Pada dasarnya, eksperimen tersebut menemukan bahwa cahaya (dan juga materi) mempunyai sifat ganda. Partikel-partikel yang kita sebut “foton” ataupun “electron”, serta partikel-partikel lainnya mempunyai sifat bagaikan dua sisi mata uang logam (pada buku The Quantum and The Lotus hlm. 65, disebut bagaikan Dewa Janus, yaitu nama salah satu dewa Romawi yang mempunyai dua wajah, satu menatap kedepan dan satunya lagi menatap ke belakang). Kadang-kadang mereka dapat bersifat seperti partikel dan kadang-kadang seperti gelombang.
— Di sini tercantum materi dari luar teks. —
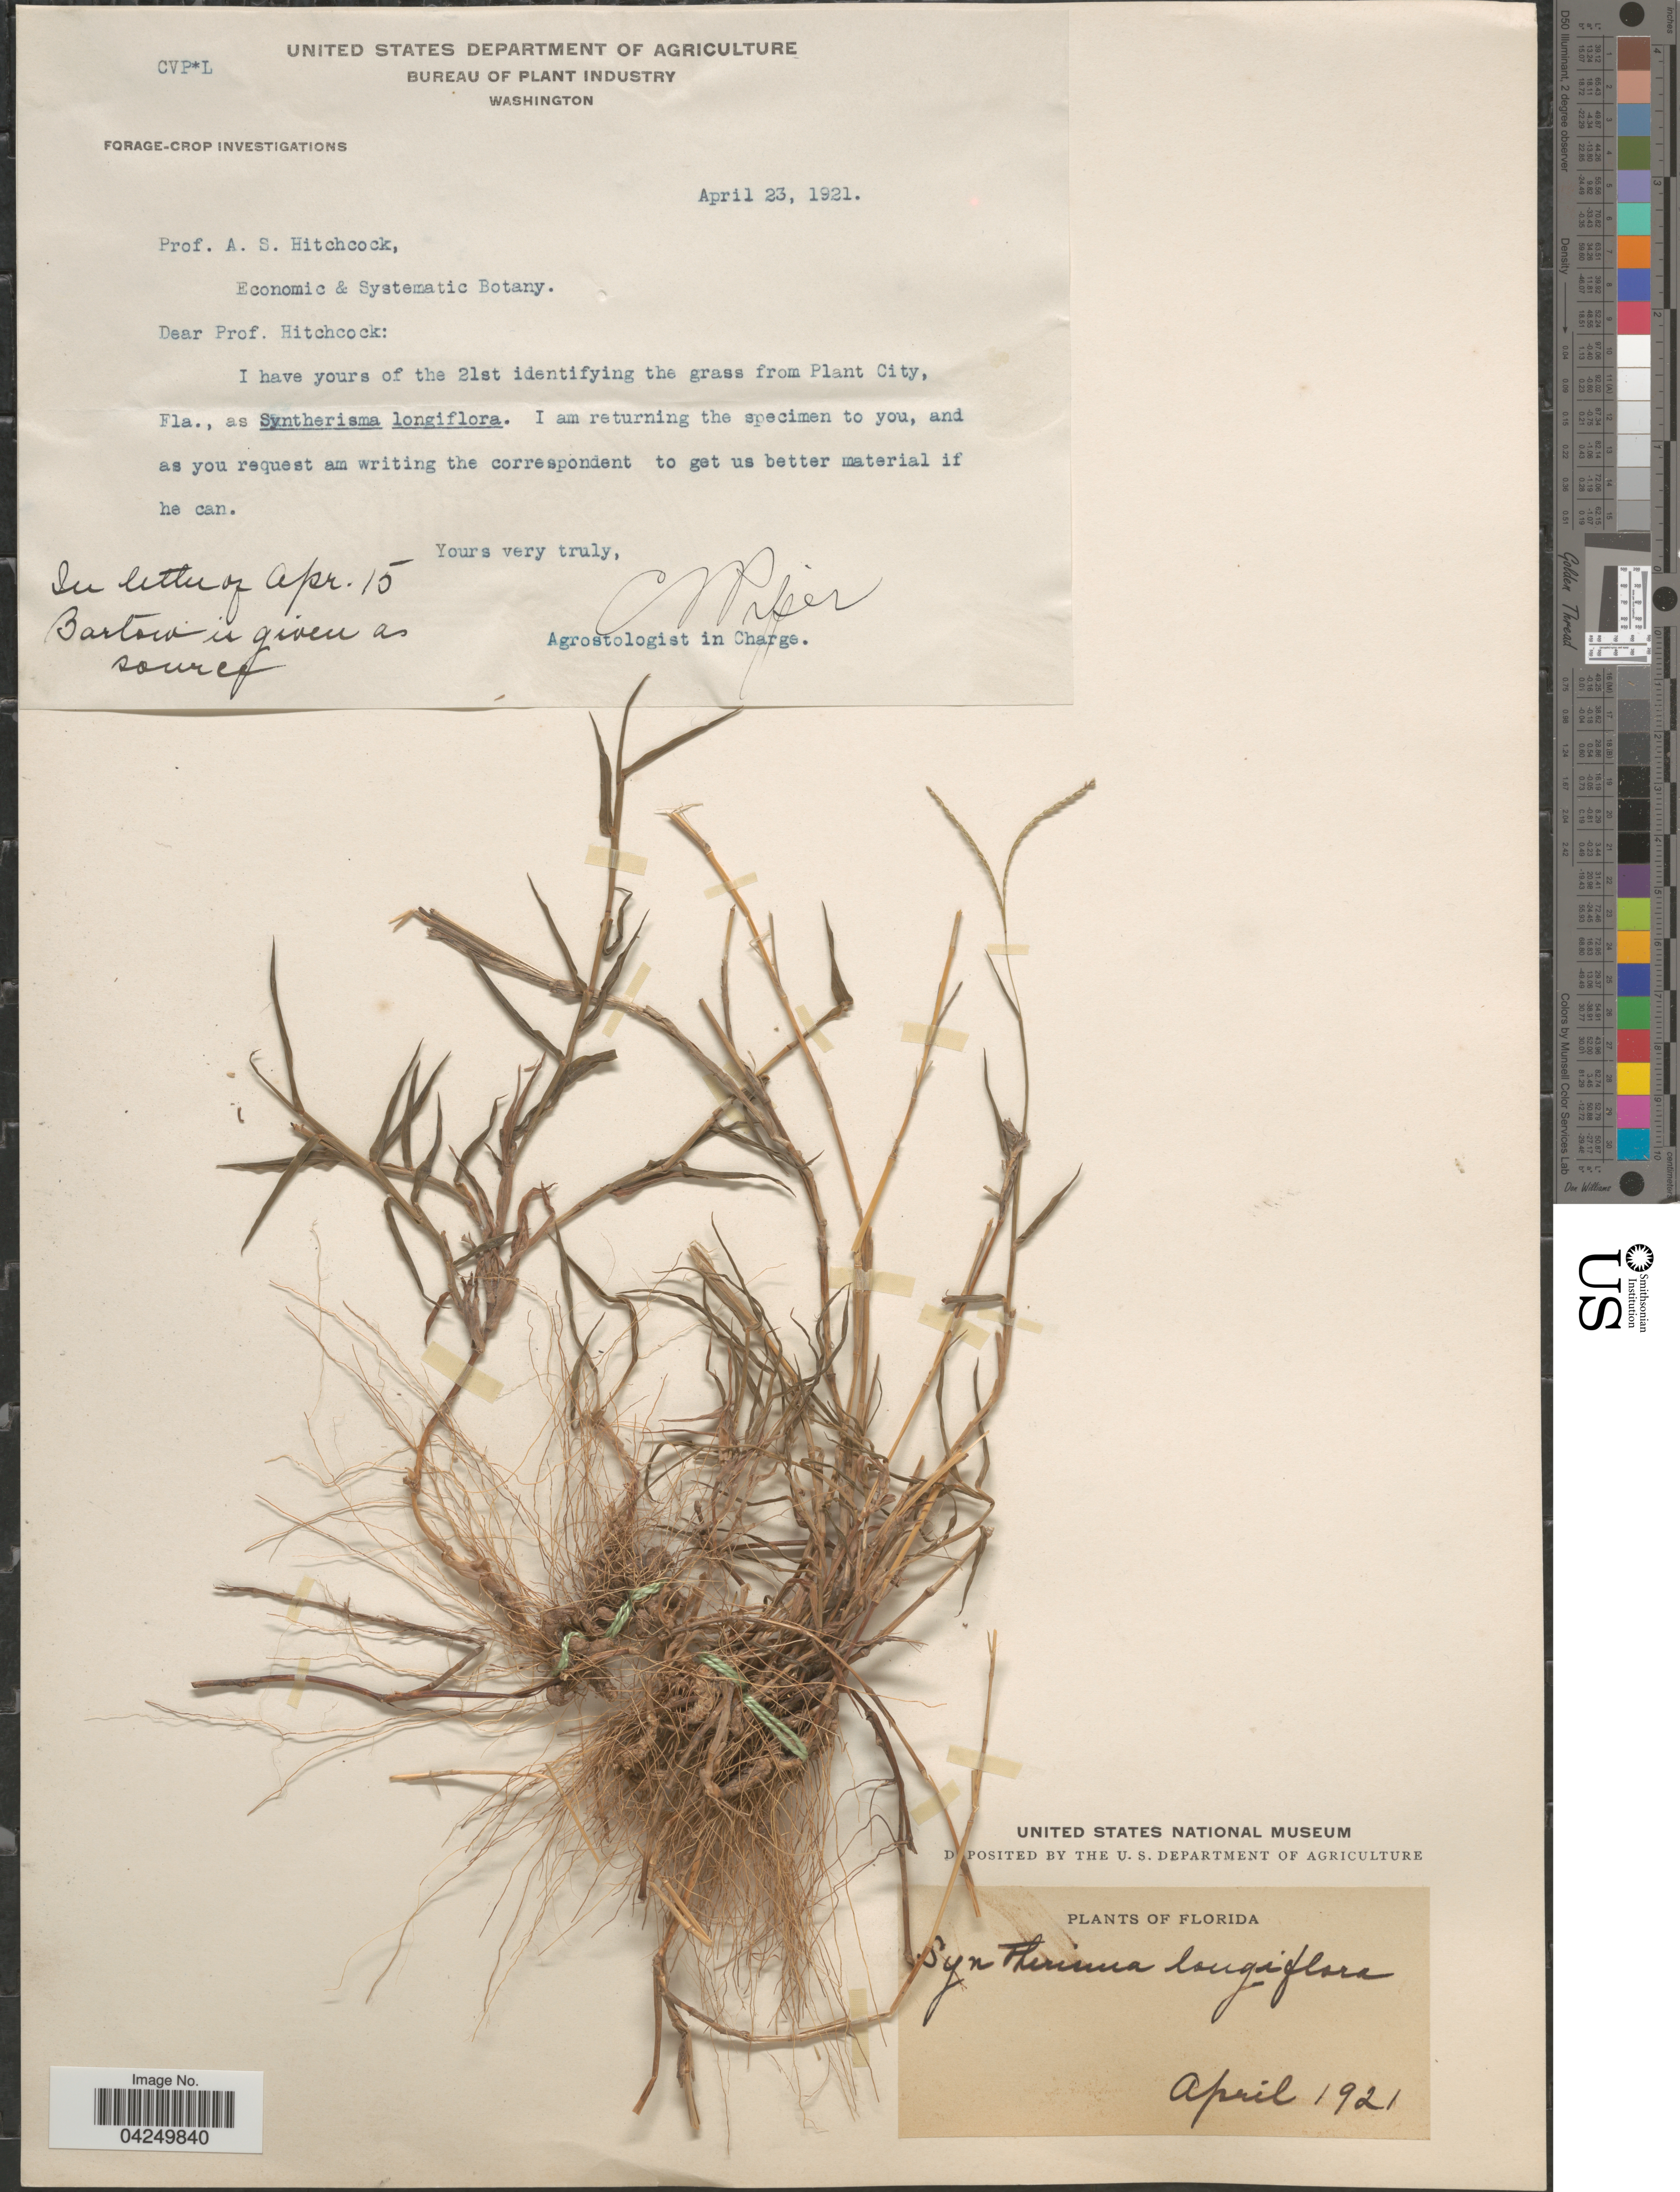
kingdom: Plantae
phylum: Tracheophyta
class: Liliopsida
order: Poales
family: Poaceae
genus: Digitaria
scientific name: Digitaria longiflora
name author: (Retz.) Pers.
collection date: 1921-04-23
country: United States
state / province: Florida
Seperti kedua sisi mata uang logam yang saling tergantung satu sama lain, demikian pula sifat-sifat tersebut. Tidak ada satu pun sisi yang dapat berdiri sendiri.
Sifat sebagai partikel atau gelombang tergantung dari sudut pandang sang pengamat. Jika kita berusaha untuk mengamatinya sebagai partikel, maka sebuah partikel akan muncul. Namun apabila kita tidak mencoba mengamatinya sebagai partikel, maka kondisinya akan tetap sebagai gelombang.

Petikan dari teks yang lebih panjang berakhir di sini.